I don’t remember exactly when I was introduced to Dumbfoundead. It’s likely it was through a music video on YouTube. Exploring the world of hip-hop in the United States performed by Koreans, Dumbfoundead is one of the most prominent artists. DFD is one of those classic albums that must be heard, shared, and praised. It’s not just the excellent production of the album, but the actual message behind each song.
Dumbfoundead is one of those rare artists that I listen to the lyrics. DFD’s content is based off of Dumbfoundead’s experiences and there are a lot of stories told through the album. “Town” is a perfect introduction. While his style has evolved over the years, the 2011 release highlights a strong and even flow. Dumbfoundead doesn’t use hard rhymes or interject difficult to understand polyrhythms, but he flows over the beat with a precise attack. It comes across as effortless and every song on DFD is a segment of his perspective.
The biggest strength to DFD is the variety of instrumentals for each song. He doesn’t stick to one specific beat, samples, or rhythm. It gives the songs a feeling of a true musical journey. The lyrical content is very important. While he doesn’t specifically address the immigrant or Asian experience on each song, there are a lot of mentions to his life. His music is his diary and each glimpse is amazing. Some songs might not be safe for parents like “Green,” but honestly it shouldn’t matter considering how good the song is.

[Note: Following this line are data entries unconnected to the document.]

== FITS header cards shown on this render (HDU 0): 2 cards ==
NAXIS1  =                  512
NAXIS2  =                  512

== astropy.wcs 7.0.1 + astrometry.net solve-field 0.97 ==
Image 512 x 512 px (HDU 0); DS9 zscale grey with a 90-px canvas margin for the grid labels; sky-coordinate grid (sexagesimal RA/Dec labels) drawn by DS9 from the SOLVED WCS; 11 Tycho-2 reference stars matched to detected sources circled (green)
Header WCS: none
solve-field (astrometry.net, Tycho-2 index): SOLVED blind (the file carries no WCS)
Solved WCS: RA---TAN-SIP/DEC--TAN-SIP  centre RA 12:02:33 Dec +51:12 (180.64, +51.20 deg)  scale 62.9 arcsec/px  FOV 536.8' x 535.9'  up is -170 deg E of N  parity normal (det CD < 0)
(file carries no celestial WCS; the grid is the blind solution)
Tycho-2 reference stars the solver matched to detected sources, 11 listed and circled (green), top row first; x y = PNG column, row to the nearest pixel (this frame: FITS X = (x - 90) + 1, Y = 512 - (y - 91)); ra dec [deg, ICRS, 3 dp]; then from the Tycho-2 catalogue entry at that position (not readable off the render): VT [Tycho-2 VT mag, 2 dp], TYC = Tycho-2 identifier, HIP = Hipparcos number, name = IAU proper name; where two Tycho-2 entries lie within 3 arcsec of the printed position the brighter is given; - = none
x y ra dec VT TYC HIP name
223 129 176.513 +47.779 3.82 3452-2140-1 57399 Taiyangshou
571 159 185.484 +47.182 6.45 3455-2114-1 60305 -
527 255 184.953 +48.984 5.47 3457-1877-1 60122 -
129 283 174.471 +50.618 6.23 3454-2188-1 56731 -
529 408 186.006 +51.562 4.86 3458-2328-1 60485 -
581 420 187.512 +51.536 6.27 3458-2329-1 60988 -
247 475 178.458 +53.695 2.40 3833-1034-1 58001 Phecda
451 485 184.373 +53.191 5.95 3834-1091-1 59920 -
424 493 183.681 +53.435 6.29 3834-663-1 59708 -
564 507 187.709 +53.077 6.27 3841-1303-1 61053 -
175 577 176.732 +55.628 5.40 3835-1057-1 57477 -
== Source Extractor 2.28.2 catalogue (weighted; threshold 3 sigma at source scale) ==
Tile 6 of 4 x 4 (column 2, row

One of the best songs is “Cell Phone” featuring Anderson .Paak (then going by the name Breezy Lovejoy) and Wax. It’s a great collaboration showcasing three different styles and highlights the talent of each artist. With 13 songs, you get a great amount of music that stick in your head. People will find their own favorites and there are a lot to choose from. Probably the biggest song from DFD is “Are We There Yet.” It’s the song that spoke to me the hardest because of the straight forward presentation of content. It’s an amazing song and closes out DFD perfectly.
I’m not sure if Dumbfoundead is going by a different alias, but DFD is an album that contains some of the best hip-hop songs I’ve ever heard. It’s sad that Dumbfoundead isn’t bigger because his subsequent albums show how much his talent has grown. Regardless of being Korean, he’s a true artist and proved it on DFD.